[Opening AVAILABLE DATA section]

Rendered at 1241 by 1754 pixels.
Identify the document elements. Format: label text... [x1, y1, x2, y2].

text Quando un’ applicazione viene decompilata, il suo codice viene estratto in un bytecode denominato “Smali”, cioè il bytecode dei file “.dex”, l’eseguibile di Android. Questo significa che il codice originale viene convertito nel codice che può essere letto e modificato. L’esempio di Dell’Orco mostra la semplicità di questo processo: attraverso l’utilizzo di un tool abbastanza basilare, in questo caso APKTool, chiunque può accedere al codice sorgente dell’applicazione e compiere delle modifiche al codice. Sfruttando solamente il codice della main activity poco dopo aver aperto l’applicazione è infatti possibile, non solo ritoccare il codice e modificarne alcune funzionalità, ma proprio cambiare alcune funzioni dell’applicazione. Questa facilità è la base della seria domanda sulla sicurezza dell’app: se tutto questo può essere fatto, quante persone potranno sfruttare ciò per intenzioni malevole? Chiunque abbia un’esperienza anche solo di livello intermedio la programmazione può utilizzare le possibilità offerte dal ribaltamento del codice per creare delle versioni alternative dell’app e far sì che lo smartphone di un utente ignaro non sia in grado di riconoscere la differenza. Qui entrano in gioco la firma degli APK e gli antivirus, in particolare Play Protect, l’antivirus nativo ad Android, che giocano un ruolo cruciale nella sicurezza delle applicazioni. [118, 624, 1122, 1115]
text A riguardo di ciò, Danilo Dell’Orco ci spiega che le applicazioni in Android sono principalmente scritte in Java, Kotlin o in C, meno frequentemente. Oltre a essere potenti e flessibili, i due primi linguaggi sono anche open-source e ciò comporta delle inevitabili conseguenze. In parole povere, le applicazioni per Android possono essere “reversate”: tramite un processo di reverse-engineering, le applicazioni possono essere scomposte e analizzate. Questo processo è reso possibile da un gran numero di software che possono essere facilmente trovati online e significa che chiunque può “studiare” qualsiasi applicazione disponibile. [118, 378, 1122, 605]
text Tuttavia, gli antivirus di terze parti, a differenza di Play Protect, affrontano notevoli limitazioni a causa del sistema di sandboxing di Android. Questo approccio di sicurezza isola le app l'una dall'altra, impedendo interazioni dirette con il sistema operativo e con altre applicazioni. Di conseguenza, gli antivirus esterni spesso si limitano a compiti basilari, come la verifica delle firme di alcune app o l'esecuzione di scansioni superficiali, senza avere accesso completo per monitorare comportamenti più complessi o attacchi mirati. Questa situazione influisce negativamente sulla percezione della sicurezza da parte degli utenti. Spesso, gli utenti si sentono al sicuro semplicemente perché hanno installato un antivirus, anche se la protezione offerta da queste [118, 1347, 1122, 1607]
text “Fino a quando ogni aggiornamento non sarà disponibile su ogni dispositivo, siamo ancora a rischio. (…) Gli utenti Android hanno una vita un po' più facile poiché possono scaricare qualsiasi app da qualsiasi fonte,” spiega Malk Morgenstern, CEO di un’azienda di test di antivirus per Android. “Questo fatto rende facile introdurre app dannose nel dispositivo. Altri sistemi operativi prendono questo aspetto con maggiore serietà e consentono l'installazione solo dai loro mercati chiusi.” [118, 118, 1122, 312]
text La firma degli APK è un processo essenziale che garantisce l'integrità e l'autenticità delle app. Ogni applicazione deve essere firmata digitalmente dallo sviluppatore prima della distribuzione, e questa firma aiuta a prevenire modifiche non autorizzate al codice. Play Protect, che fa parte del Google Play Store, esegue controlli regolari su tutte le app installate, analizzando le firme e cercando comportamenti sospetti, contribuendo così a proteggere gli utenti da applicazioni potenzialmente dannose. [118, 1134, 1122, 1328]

[Closing AVAILABLE DATA section]

▶ _HOW TO COMPLETE THIS TASK_:
Transcribe the full set of records precisely.

▶ _FINAL ANSWER_:
Rendered at 1241 by 1754 pixels.
Identify the document elements. Format: label text... [x1, y1, x2, y2].

text Quando un’ applicazione viene decompilata, il suo codice viene estratto in un bytecode denominato “Smali”, cioè il bytecode dei file “.dex”, l’eseguibile di Android. Questo significa che il codice originale viene convertito nel codice che può essere letto e modificato. L’esempio di Dell’Orco mostra la semplicità di questo processo: attraverso l’utilizzo di un tool abbastanza basilare, in questo caso APKTool, chiunque può accedere al codice sorgente dell’applicazione e compiere delle modifiche al codice. Sfruttando solamente il codice della main activity poco dopo aver aperto l’applicazione è infatti possibile, non solo ritoccare il codice e modificarne alcune funzionalità, ma proprio cambiare alcune funzioni dell’applicazione. Questa facilità è la base della seria domanda sulla sicurezza dell’app: se tutto questo può essere fatto, quante persone potranno sfruttare ciò per intenzioni malevole? Chiunque abbia un’esperienza anche solo di livello intermedio la programmazione può utilizzare le possibilità offerte dal ribaltamento del codice per creare delle versioni alternative dell’app e far sì che lo smartphone di un utente ignaro non sia in grado di riconoscere la differenza. Qui entrano in gioco la firma degli APK e gli antivirus, in particolare Play Protect, l’antivirus nativo ad Android, che giocano un ruolo cruciale nella sicurezza delle applicazioni. [118, 624, 1122, 1115]
text A riguardo di ciò, Danilo Dell’Orco ci spiega che le applicazioni in Android sono principalmente scritte in Java, Kotlin o in C, meno frequentemente. Oltre a essere potenti e flessibili, i due primi linguaggi sono anche open-source e ciò comporta delle inevitabili conseguenze. In parole povere, le applicazioni per Android possono essere “reversate”: tramite un processo di reverse-engineering, le applicazioni possono essere scomposte e analizzate. Questo processo è reso possibile da un gran numero di software che possono essere facilmente trovati online e significa che chiunque può “studiare” qualsiasi applicazione disponibile. [118, 378, 1122, 605]
text Tuttavia, gli antivirus di terze parti, a differenza di Play Protect, affrontano notevoli limitazioni a causa del sistema di sandboxing di Android. Questo approccio di sicurezza isola le app l'una dall'altra, impedendo interazioni dirette con il sistema operativo e con altre applicazioni. Di conseguenza, gli antivirus esterni spesso si limitano a compiti basilari, come la verifica delle firme di alcune app o l'esecuzione di scansioni superficiali, senza avere accesso completo per monitorare comportamenti più complessi o attacchi mirati. Questa situazione influisce negativamente sulla percezione della sicurezza da parte degli utenti. Spesso, gli utenti si sentono al sicuro semplicemente perché hanno installato un antivirus, anche se la protezione offerta da queste [118, 1347, 1122, 1607]
text “Fino a quando ogni aggiornamento non sarà disponibile su ogni dispositivo, siamo ancora a rischio. (…) Gli utenti Android hanno una vita un po' più facile poiché possono scaricare qualsiasi app da qualsiasi fonte,” spiega Malk Morgenstern, CEO di un’azienda di test di antivirus per Android. “Questo fatto rende facile introdurre app dannose nel dispositivo. Altri sistemi operativi prendono questo aspetto con maggiore serietà e consentono l'installazione solo dai loro mercati chiusi.” [118, 118, 1122, 312]
text La firma degli APK è un processo essenziale che garantisce l'integrità e l'autenticità delle app. Ogni applicazione deve essere firmata digitalmente dallo sviluppatore prima della distribuzione, e questa firma aiuta a prevenire modifiche non autorizzate al codice. Play Protect, che fa parte del Google Play Store, esegue controlli regolari su tutte le app installate, analizzando le firme e cercando comportamenti sospetti, contribuendo così a proteggere gli utenti da applicazioni potenzialmente dannose. [118, 1134, 1122, 1328]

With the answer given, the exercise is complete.